The last two weeks, we’ve looked at the tax consequences of participating in the sharing economy. Specifically, we looked at renting out a room for the night, and getting paid to give somebody a lift.
Finally, we’re going to do a quick overview of providing services (through a site like Taskrabbit) or renting out our personal property (though a site like Snapgoods). As we’ll see, both of these are pretty straightforward from a tax perspective.
If you’re offering to provide services for pay, then you’re generally going to be considered self-employed. This means a couple things, some good and some not so good.
First, the not so good. As a self-employed individual, you’re subject to Self-Employment Tax of 15.3% on all of your net earnings. This is in lieu of the FICA tax you would pay on wages if you were paid as an employee. This might come as a surprise if you don’t have a lot of income and aren’t expecting to have a tax liability…for example, if you have only $10,000 of income, you normally wouldn’t have any income tax liability after applying the standard deduction and your personal exemption. But, if the $10,000 is all self-employment income, then you might be surprised to find you owe over $1500 in tax!
However, there is good news. If you incur any expenses related to earning this income, you can deduct those directly against the income to reduce your net self-employment income. If you have a dedicated space in your home that you use exclusively for setting appointments, performing administrative tasks, or possibly doing the actual work you’re getting paid for, you probably have a home office that generates some deductions. Also, if you work from a home office, you can deduct mileage or transit expenses to get to client locations when you work from there. So be sure to keep track of your travel and other expenses…if in doubt, keep track of it, and ask a professional at the end of the year when you do your taxes.
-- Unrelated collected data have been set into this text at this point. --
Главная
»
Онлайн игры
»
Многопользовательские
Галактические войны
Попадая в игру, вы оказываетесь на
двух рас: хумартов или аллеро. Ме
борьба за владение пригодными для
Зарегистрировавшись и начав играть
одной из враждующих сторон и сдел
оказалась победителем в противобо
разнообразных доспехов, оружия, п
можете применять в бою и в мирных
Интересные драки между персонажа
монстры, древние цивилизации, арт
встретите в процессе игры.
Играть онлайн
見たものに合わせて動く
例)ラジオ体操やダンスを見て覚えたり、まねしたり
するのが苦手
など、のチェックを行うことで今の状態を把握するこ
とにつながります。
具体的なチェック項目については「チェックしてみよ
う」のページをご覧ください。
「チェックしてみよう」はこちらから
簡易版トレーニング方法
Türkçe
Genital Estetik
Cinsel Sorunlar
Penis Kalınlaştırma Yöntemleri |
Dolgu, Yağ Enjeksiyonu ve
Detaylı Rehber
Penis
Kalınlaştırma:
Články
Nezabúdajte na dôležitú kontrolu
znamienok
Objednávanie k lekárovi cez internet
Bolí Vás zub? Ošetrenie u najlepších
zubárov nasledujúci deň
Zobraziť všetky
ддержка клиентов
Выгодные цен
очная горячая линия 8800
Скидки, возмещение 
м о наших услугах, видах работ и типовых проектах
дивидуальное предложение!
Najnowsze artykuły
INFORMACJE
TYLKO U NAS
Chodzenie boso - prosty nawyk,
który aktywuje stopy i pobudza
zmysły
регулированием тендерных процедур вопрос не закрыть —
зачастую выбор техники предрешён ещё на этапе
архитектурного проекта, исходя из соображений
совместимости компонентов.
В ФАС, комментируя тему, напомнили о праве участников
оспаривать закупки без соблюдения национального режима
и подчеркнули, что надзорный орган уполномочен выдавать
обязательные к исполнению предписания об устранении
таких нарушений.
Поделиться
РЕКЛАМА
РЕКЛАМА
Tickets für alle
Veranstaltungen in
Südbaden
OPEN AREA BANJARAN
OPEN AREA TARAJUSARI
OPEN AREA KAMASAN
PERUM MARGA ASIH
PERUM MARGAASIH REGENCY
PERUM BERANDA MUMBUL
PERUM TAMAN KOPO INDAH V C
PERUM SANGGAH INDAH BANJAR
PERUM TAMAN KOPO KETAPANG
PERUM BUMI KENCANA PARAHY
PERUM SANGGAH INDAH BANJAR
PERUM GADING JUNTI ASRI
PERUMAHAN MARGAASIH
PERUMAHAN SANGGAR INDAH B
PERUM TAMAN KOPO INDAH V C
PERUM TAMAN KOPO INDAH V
Now, if you’re renting out personal items (lawn-mower, bike, etc.), this might be the easiest item of all to report. If you only occasionally rent out personal items, then you simply report these as “Other Income” (line 21 of Form 1040, if you’re filling out the forms directly). There usually aren’t many expenses to deduct for this kind of rental, but if you do have expenses, these would be deducted as an “Other Adjustment” that reduces your income (line 36 of Form 1040 with “PPR” written in, if you’re filling out the forms directly).
You have to be careful with this activity, however. If you rent out personal property on a regular and on-going basis, you might deemed to be “in the business” of renting personal property. There’s no bright-line test here, but if you find that every weekend you’re bringing in money from renting out personal items, you might be “in business.” And if you’re in business, then you’ll be subject to the self-employment tax. In that case, see the discussion above for deducting expenses to reduce your net earnings subject to self-employment tax.
So there you have it. There’s many advantages to the sharing economy, and it’s a great way to make some extra cash from items that would otherwise sit unused. And hopefully from these tips here, you can reduce the bite at tax-time.
UPDATE: I received a question from a reader about how to treat renting out a car that you don’t actually drive. If you’re not doing the driving (a situation discuss in the last article), then this is actually no different than the situation above where you rent out personal items like a bike or a power tool. And in this case, I see no reason that you couldn’t use the standard mileage deduction to calculate your expenses for the use of the vehicle. (Although one caveat…if the user fills the gas tank for you, then you’d technically need to include the cost of the fill-up in your income too, because deducting standard mileage means you’ve already deducted the value of the gas they used.) As with other rentals of personal property, if you do this on a regular, on-going basis, then you might be deemed “in business” doing this; i.e. you’re treated as a rental car company for tax purposes.